The first part of the novel records the slow haemorrhaging of a marriage, through letters Roy and Celestial write to each other when Roy is in prison – incarcerated for twelve years for a crime he did not commit. As the years go by, the letters change tone and emotion. The wait is too long.
Tests of fidelity
The narration shifts between the stories and reflections of Roy, Celestial and Andre – Celestial’s childhood friend and, later, partner. Committed to a young marriage, Roy and Celestial move from longing to grief to anger to impatience to inevitable distance. Jones, by her own admission, has attempted to evoke the relationship between Odysseus and Penelope in the novel: The wait, test of marital fidelity, and art as escape and expression of loyalty (Celestial’s handmade dolls are obsessive variations of the image of Roy). But in this modern day retelling of the epic conjugality, Jones introduces the struggle of an independent black woman questioning the social demands made on her as a wife.
Caught between her love and constancy to her husband, and her desires and ambitions, Celestial decides to go cold on her connection with her husband in prison, but does not legally end her marriage. Roy struggles to adjust to the realities of prison life and by happenstance is befriended by a veteran prisoner Walter, who is his “biological” father. And through all this, Banks, the attorney appointed by Celestial’s father, continues his fight for justice on Roy’s behalf.
The novel moves back and forth in time and through the tangled stories of the protagonists it encapsulates a short history of black lives in America – their heroic struggles and failures, their devastating disappointments and desperate hopes.
A quiet ending
The third voice in the novel is Andre’s. Abandoned by his father and raised by a single mother, Andre is Celestial’s childhood friend and confidante. He is the person Celestial leans on during difficult times. Here is a love that defies convention, a relationship not consecrated at the altar.
Due to Banks’s tenacious fight for justice, Roy’s sentence is cut short and he is released after five years. As prison life hardens Roy’s resolve to claim his life back with his wife, the love between Andre and Celestial germinates in the shadow of guilt and betrayal.

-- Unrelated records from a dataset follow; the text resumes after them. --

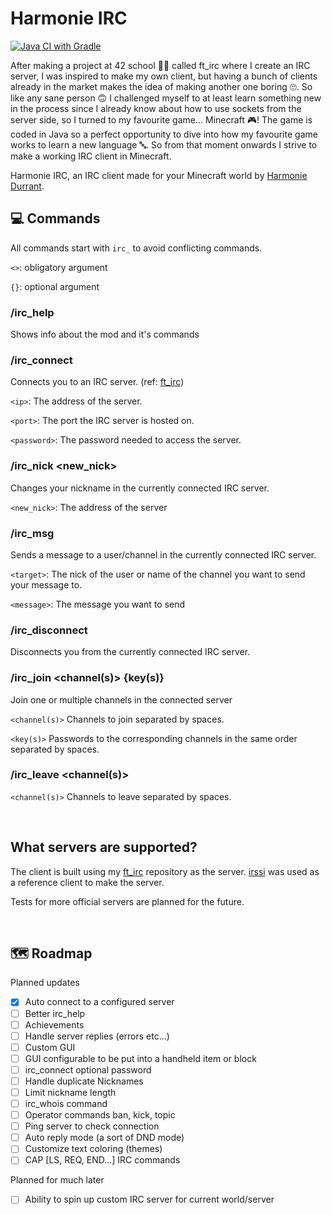 # Harmonie IRC

[![Java CI with Gradle](https://github.com/harmonie-durrant/harmonie-irc/actions/workflows/gradle.yml/badge.svg)](https://github.com/harmonie-durrant/harmonie-irc/actions/workflows/gradle.yml)

After making a project at 42 school 👩‍🎓 called ft_irc where I create an IRC server, I was inspired to make my own client, but having a bunch of clients already in the market makes the idea of making another one boring 🙄.
So like any sane person 🙃 I challenged myself to at least learn something new in the process since I already know about how to use sockets from the server side, so I turned to my favourite game... Minecraft 🎮!
The game is coded in Java so a perfect opportunity to dive into how my favourite game works to learn a new language 🔤.
So from that moment onwards I strive to make a working IRC client in Minecraft.

Harmonie IRC, an IRC client made for your Minecraft world by [Harmonie Durrant](https://github.com/harmonie-durrant).

## 💻 Commands

All commands start with `irc_` to avoid conflicting commands.

`<>`: obligatory argument

`{}`: optional argument


### /irc_help

Shows info about the mod and it's commands

### /irc_connect <ip> <port> <password>

Connects you to an IRC server. (ref: [ft_irc](https://github.com/harmonie-durrant/ft_irc))

`<ip>`: The address of the server.

`<port>`: The port the IRC server is hosted on.

`<password>`: The password needed to access the server.

### /irc_nick <new_nick>

Changes your nickname in the currently connected IRC server.

`<new_nick>`: The address of the server

### /irc_msg <target> <message>

Sends a message to a user/channel in the currently connected IRC server.

`<target>`: The nick of the user or name of the channel you want to send your message to.

`<message>`: The message you want to send

### /irc_disconnect

Disconnects you from the currently connected IRC server.

### /irc_join <channel(s)> {key(s)}

Join one or multiple channels in the connected server

`<channel(s)>` Channels to join separated by spaces.

`<key(s)>` Passwords to the corresponding channels in the same order separated by spaces.

### /irc_leave <channel(s)>

`<channel(s)>` Channels to leave separated by spaces.

<br>

## What servers are supported?

The client is built using my [ft_irc](https://github.com/harmonie-durrant/ft_irc) repository as the server. [irssi](https://irssi.org) was used as a reference client to make the server.

Tests for more official servers are planned for the future.

<br>

## 🗺️ Roadmap

Planned updates
- [x] Auto connect to a configured server
- [ ] Better irc_help
- [ ] Achievements
- [ ] Handle server replies (errors etc...)
- [ ] Custom GUI
- [ ] GUI configurable to be put into a handheld item or block
- [ ] irc_connect optional password
- [ ] Handle duplicate Nicknames
- [ ] Limit nickname length
- [ ] irc_whois command
- [ ] Operator commands ban, kick, topic
- [ ] Ping server to check connection
- [ ] Auto reply mode (a sort of DND mode)
- [ ] Customize text coloring (themes)
- [ ] CAP [LS, REQ, END...] IRC commands

Planned for much later
- [ ] Ability to spin up custom IRC server for current world/server
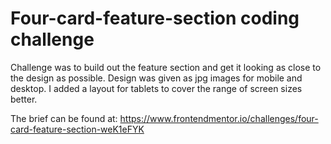 # Four-card-feature-section coding challenge

Challenge was to build out the feature section and get it looking as close to the design as possible. Design
was given as jpg images for mobile and desktop. I added a layout for tablets to cover the range of screen sizes better.  

The brief can be found at: https://www.frontendmentor.io/challenges/four-card-feature-section-weK1eFYK
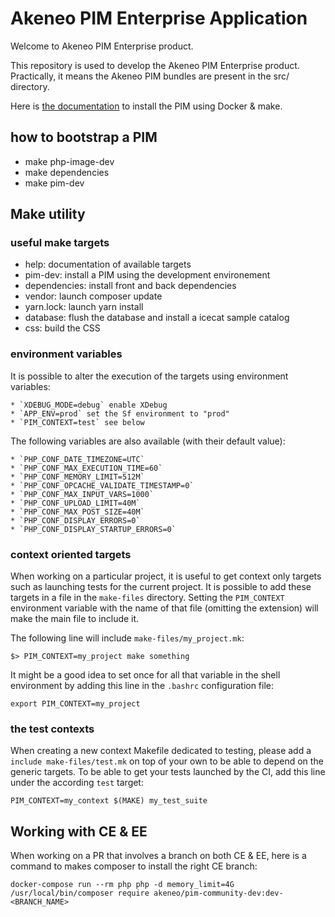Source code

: Akeneo PIM Enterprise Application
=================================
Welcome to Akeneo PIM Enterprise product.

This repository is used to develop the Akeneo PIM Enterprise product.
Practically, it means the Akeneo PIM bundles are present in the src/ directory.

Here is [the documentation](https://docs.akeneo.com/latest/install_pim/docker/installation_docker.html) to install the PIM using Docker & make.

## how to bootstrap a PIM

 * make php-image-dev
 * make dependencies
 * make pim-dev

## Make utility

### useful make targets

 * help:            documentation of available targets
 * pim-dev:         install a PIM using the development environement
 * dependencies:    install front and back dependencies
 * vendor:          launch composer update
 * yarn.lock:       launch yarn install
 * database:        flush the database and install a icecat sample catalog
 * css:             build the CSS

### environment variables

It is possible to alter the execution of the targets using environment variables:

    * `XDEBUG_MODE=debug` enable XDebug
    * `APP_ENV=prod` set the Sf environment to "prod"
    * `PIM_CONTEXT=test` see below


The following variables are also available (with their default value):

    * `PHP_CONF_DATE_TIMEZONE=UTC`
    * `PHP_CONF_MAX_EXECUTION_TIME=60`
    * `PHP_CONF_MEMORY_LIMIT=512M`
    * `PHP_CONF_OPCACHE_VALIDATE_TIMESTAMP=0`
    * `PHP_CONF_MAX_INPUT_VARS=1000`
    * `PHP_CONF_UPLOAD_LIMIT=40M`
    * `PHP_CONF_MAX_POST_SIZE=40M`
    * `PHP_CONF_DISPLAY_ERRORS=0`
    * `PHP_CONF_DISPLAY_STARTUP_ERRORS=0`

### context oriented targets

When working on a particular project, it is useful to get context only targets such as launching tests for the current project. It is possible to add these targets in a file in the `make-files` directory. Setting the `PIM_CONTEXT` environment variable with the name of that file (omitting the extension) will make the main file to include it.

The following line will include `make-files/my_project.mk`:

    $> PIM_CONTEXT=my_project make something 

It might be a good idea to set once for all that variable in the shell environment by adding this line in the `.bashrc` configuration file:

    export PIM_CONTEXT=my_project

### the test contexts

When creating a new context Makefile dedicated to testing, please add a `include make-files/test.mk` on top of your own to be able to depend on the generic targets. To be able to get your tests launched by the CI, add this line under the according `test` target:

    PIM_CONTEXT=my_context $(MAKE) my_test_suite

## Working with CE & EE

When working on a PR that involves a branch on both CE & EE, here is a command to makes composer to install the right CE branch:

    docker-compose run --rm php php -d memory_limit=4G /usr/local/bin/composer require akeneo/pim-community-dev:dev-<BRANCH_NAME>



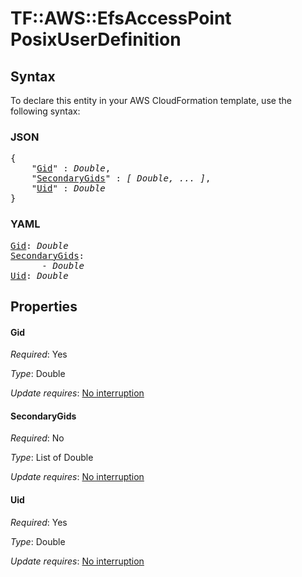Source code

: # TF::AWS::EfsAccessPoint PosixUserDefinition

## Syntax

To declare this entity in your AWS CloudFormation template, use the following syntax:

### JSON

<pre>
{
    "<a href="#gid" title="Gid">Gid</a>" : <i>Double</i>,
    "<a href="#secondarygids" title="SecondaryGids">SecondaryGids</a>" : <i>[ Double, ... ]</i>,
    "<a href="#uid" title="Uid">Uid</a>" : <i>Double</i>
}
</pre>

### YAML

<pre>
<a href="#gid" title="Gid">Gid</a>: <i>Double</i>
<a href="#secondarygids" title="SecondaryGids">SecondaryGids</a>: <i>
      - Double</i>
<a href="#uid" title="Uid">Uid</a>: <i>Double</i>
</pre>

## Properties

#### Gid

_Required_: Yes

_Type_: Double

_Update requires_: [No interruption](https://docs.aws.amazon.com/AWSCloudFormation/latest/UserGuide/using-cfn-updating-stacks-update-behaviors.html#update-no-interrupt)

#### SecondaryGids

_Required_: No

_Type_: List of Double

_Update requires_: [No interruption](https://docs.aws.amazon.com/AWSCloudFormation/latest/UserGuide/using-cfn-updating-stacks-update-behaviors.html#update-no-interrupt)

#### Uid

_Required_: Yes

_Type_: Double

_Update requires_: [No interruption](https://docs.aws.amazon.com/AWSCloudFormation/latest/UserGuide/using-cfn-updating-stacks-update-behaviors.html#update-no-interrupt)

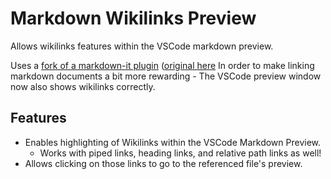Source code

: # Markdown Wikilinks Preview

Allows wikilinks features within the VSCode markdown preview. 

Uses a [fork of a markdown-it plugin](https://github.com/shdwcat/markdown-it-wikilinks) ([original here](https://github.com/jsepia/markdown-it-wikilinks) In order to make linking markdown documents a bit more rewarding - The VSCode preview window now also shows wikilinks correctly.

## Features

- Enables highlighting of Wikilinks within the VSCode Markdown Preview.
  - Works with piped links, heading links, and relative path links as well!
- Allows clicking on those links to go to the referenced file's preview.

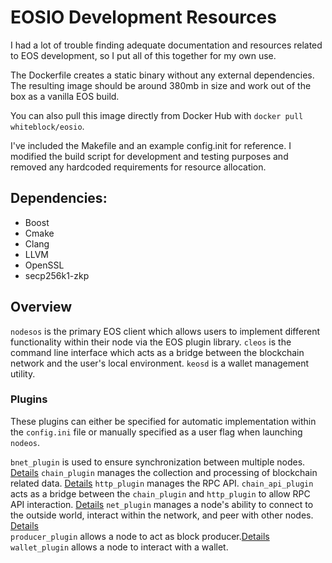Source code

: # EOSIO Development Resources

I had a lot of trouble finding adequate documentation and resources related to EOS development, so I put all of this together for my own use. 

The Dockerfile creates a static binary without any external dependencies. The resulting image should be around 380mb in size and work out of the box as a vanilla EOS build.

You can also pull this image directly from Docker Hub with `docker pull whiteblock/eosio`.

I've included the Makefile and an example config.init for reference. I modified the build script for development and testing purposes and removed any hardcoded requirements for resource allocation.

## Dependencies: 
- Boost
- Cmake
- Clang
- LLVM
- OpenSSL
- secp256k1-zkp

## Overview

`nodesos` is the primary EOS client which allows users to implement different functionality within their node via the EOS plugin library. 
`cleos` is the command line interface which acts as a bridge between the blockchain network and the user's local environment.
`keosd` is a wallet management utility. 

### Plugins

These plugins can either be specified for automatic implementation within the `config.ini` file or manually specified as a user flag when launching `nodeos`. 

`bnet_plugin` is used to ensure synchronization between multiple nodes. [Details](https://developers.eos.io/eosio-nodeos/docs/bnet_plugin)
`chain_plugin` manages the collection and processing of blockchain related data. [Details](https://developers.eos.io/eosio-nodeos/docs/chain_plugin)
`http_plugin` manages the RPC API. 
`chain_api_plugin` acts as a bridge between the `chain_plugin` and `http_plugin` to allow RPC API interaction. [Details](https://developers.eos.io/eosio-nodeos/docs/chain_api_plugin)
`net_plugin` manages a node's ability to connect to the outside world, interact within the network, and peer with other nodes. [Details](https://developers.eos.io/eosio-nodeos/docs/net_plugin)  
`producer_plugin` allows a node to act as block producer.[Details](https://developers.eos.io/eosio-nodeos/docs/producer_plugin)
`wallet_plugin` allows a node to interact with a wallet. 





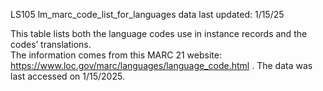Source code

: LS105
lm_marc_code_list_for_languages
data last updated: 1/15/25

This table lists both the language codes use in instance records and the codes’ translations.   
The information comes from this MARC 21 website: https://www.loc.gov/marc/languages/language_code.html . 
The data was last accessed on 1/15/2025.

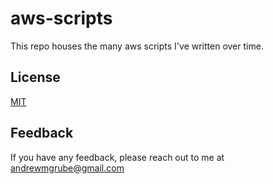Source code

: 
# aws-scripts

This repo houses the many aws scripts I've written over time.


## License

[MIT](https://choosealicense.com/licenses/mit/)

  
## Feedback

If you have any feedback, please reach out to me at andrewmgrube@gmail.com

  
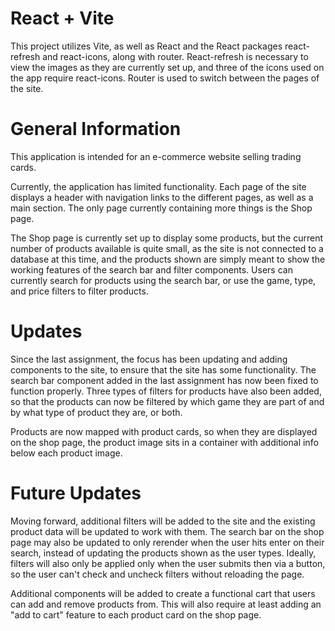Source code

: # React + Vite
This project utilizes Vite, as well as React and the React packages react-refresh and react-icons, along with router. React-refresh is necessary to view the images as they are currently set up, and three of the icons used on the app require react-icons. Router is used to switch between the pages of the site.

# General Information
This application is intended for an e-commerce website selling trading cards. 

Currently, the application has limited functionality. Each page of the site displays a header with navigation links to the different pages, as well as a main section. The only page currently containing more things is the Shop page.

The Shop page is currently set up to display some products, but the current number of products available is quite small, as the site is not connected to a database at this time, and the products shown are simply meant to show the working features of the search bar and filter components. Users can currently search for products using the search bar, or use the game, type, and price filters to filter products.

# Updates
Since the last assignment, the focus has been updating and adding components to the site, to ensure that the site has some functionality. The search bar component added in the last assignment has now been fixed to function properly. Three types of filters for products have also been added, so that the products can now be filtered by which game they are part of and by what type of product they are, or both.

Products are now mapped with product cards, so when they are displayed on the shop page, the product image sits in a container with additional info below each product image.

# Future Updates
Moving forward, additional filters will be added to the site and the existing product data will be updated to work with them. The search bar on the shop page may also be updated to only rerender when the user hits enter on their search, instead of updating the products shown as the user types. Ideally, filters will also only be applied only when the user submits then via a button, so the user can't check and uncheck filters without reloading the page.

Additional components will be added to create a functional cart that users can add and remove products from. This will also require at least adding an "add to cart" feature to each product card on the shop page.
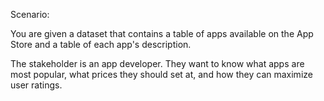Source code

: Scenario:

You are given a dataset that contains a table of apps available on the App Store and a table of each app's description.

The stakeholder is an app developer. They want to know what apps are most popular, what prices they should set at, and how they can maximize user ratings.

The novel ends with an open fight between Roy and Andre, a violent contest between marriage and partnership fought in the open, under the hacked and bleeding old hickey tree – a battle between two men who fight to claim their share of the sky with Celestial. Celestial buckles under convention and kindness. As she tries to stitch her life back with Roy and offers herself to her still legally wedded husband, Roy says, “Do you hear me? I will not force you. Even if you let me, even if you want me to. I will not do it”. And this is where the injustice done to Roy becomes most profoundly evident.
The novel has a quiet ending. Though much is taken, much abides.
Tayari Jones has won the Best Women’s Prize for Fiction this year for An American Marriage. At a time when the world is imploding with violence against the marginalized and the disenfranchised, those nameless, faceless people are only a number in statistical charts in files and newsrooms.
Perhaps it is in fiction one can see their human face and find their stories told with tenderness. “We do language, and that is the measure of our lives”, Morrison said of the politically engaged fiction writer. In books like An American Marriage we get a tender measure of our times and trials.
An American Marriage, Tayari Jones, Oneworld.